Work item:
Gather every line of the data that contains the string "אישית", copying each line in full.
[Start of Attachment]
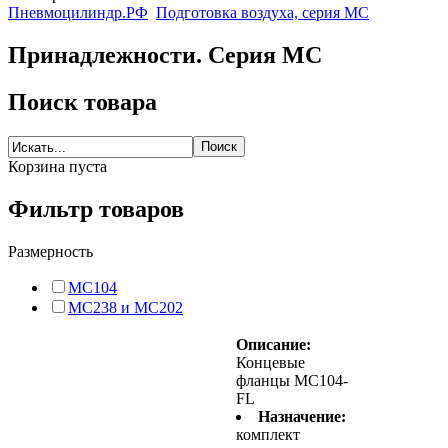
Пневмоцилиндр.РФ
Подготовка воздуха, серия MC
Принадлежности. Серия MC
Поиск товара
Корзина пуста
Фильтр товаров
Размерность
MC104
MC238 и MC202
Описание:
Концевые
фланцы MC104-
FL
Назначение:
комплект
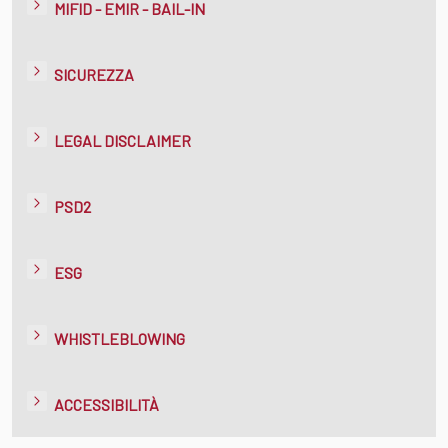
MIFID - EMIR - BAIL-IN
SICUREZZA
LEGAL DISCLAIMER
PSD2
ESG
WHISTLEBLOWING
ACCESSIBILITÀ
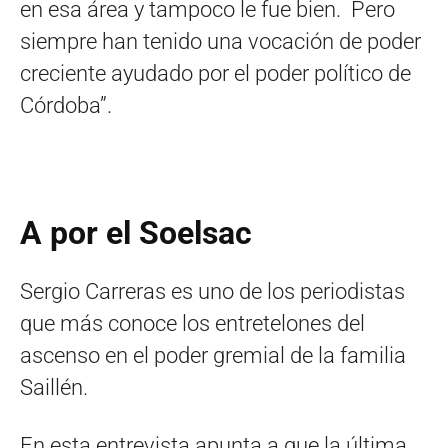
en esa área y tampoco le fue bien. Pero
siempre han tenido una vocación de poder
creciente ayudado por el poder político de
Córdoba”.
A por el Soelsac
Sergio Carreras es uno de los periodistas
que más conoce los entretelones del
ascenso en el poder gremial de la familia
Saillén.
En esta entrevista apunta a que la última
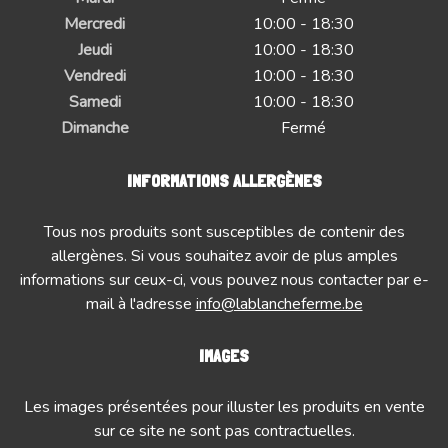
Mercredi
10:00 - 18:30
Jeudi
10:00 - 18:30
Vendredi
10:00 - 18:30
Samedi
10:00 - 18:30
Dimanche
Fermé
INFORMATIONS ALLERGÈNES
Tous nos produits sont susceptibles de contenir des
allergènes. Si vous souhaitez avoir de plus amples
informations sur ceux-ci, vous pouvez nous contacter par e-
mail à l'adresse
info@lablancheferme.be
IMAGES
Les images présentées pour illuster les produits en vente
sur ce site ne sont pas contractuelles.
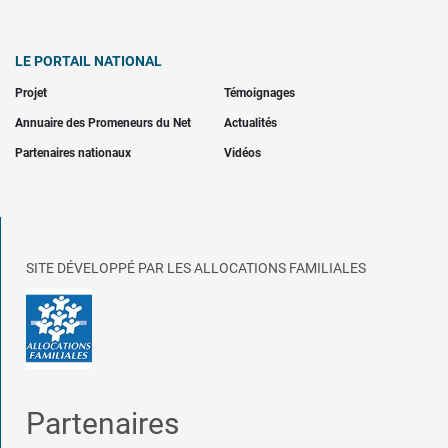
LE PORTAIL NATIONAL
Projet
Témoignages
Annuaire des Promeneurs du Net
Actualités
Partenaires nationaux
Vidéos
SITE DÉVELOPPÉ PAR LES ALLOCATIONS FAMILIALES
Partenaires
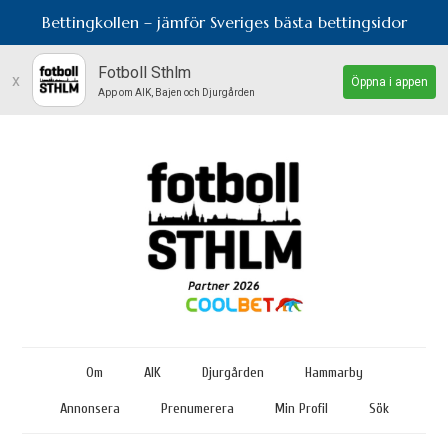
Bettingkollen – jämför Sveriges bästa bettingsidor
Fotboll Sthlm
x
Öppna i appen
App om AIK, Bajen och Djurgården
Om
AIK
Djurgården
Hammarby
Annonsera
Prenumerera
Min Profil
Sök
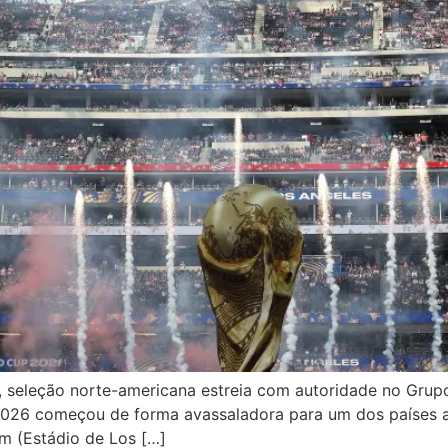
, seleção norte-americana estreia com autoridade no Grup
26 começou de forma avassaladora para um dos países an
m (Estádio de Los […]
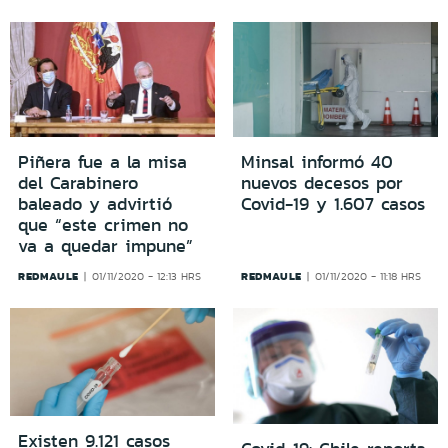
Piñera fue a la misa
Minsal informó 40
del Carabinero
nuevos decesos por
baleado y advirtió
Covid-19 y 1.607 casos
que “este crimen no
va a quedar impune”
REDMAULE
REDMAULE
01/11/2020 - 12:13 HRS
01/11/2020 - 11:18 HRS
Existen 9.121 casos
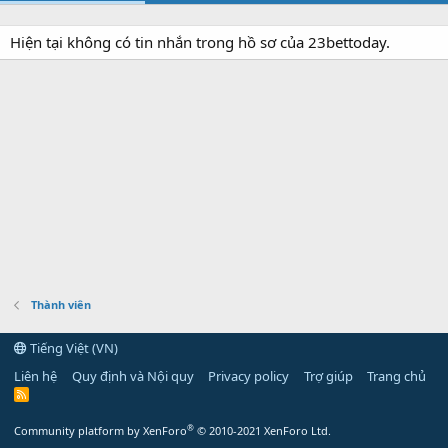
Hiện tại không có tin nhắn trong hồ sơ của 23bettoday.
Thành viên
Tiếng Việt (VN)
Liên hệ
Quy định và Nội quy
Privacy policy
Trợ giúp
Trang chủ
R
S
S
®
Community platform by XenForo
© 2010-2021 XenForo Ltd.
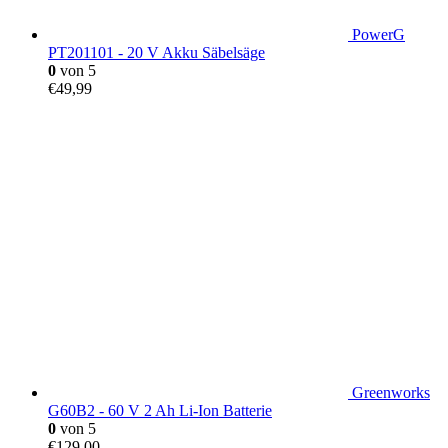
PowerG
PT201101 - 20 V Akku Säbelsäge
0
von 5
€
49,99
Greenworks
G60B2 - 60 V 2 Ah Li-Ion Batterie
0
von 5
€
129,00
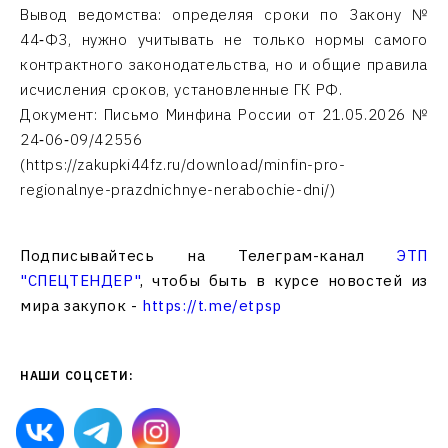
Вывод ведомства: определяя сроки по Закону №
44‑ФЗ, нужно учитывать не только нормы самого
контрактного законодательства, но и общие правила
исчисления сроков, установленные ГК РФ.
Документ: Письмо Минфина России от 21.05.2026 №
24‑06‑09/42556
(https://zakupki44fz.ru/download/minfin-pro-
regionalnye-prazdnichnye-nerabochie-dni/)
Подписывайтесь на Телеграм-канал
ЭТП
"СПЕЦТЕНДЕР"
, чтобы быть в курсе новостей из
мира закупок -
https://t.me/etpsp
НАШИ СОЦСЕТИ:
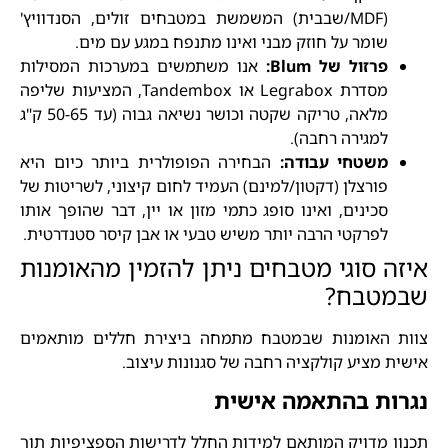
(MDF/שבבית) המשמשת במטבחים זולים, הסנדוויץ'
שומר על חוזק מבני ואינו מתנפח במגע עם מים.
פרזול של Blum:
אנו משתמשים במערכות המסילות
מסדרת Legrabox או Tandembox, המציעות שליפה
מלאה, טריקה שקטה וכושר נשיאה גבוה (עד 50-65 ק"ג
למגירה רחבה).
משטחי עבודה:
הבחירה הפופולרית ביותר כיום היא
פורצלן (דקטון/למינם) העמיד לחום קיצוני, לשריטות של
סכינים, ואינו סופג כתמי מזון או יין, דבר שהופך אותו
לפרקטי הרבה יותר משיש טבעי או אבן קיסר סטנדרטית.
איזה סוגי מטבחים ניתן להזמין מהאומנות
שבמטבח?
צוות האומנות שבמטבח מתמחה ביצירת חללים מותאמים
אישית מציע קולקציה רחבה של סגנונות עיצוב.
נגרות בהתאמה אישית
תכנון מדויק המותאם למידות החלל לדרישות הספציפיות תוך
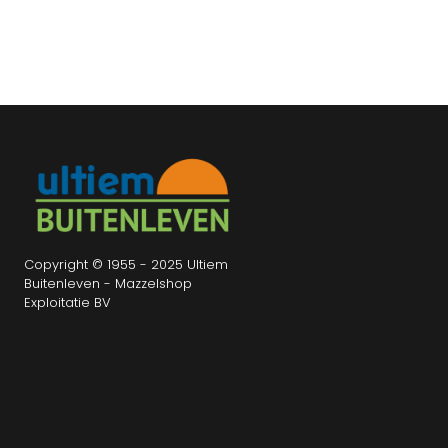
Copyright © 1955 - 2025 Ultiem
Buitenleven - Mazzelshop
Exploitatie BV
[End of Attachment]
Response to the task:
אישית מציע קולקציה רחבה של סגנונות עיצוב.
נגרות בהתאמה אישית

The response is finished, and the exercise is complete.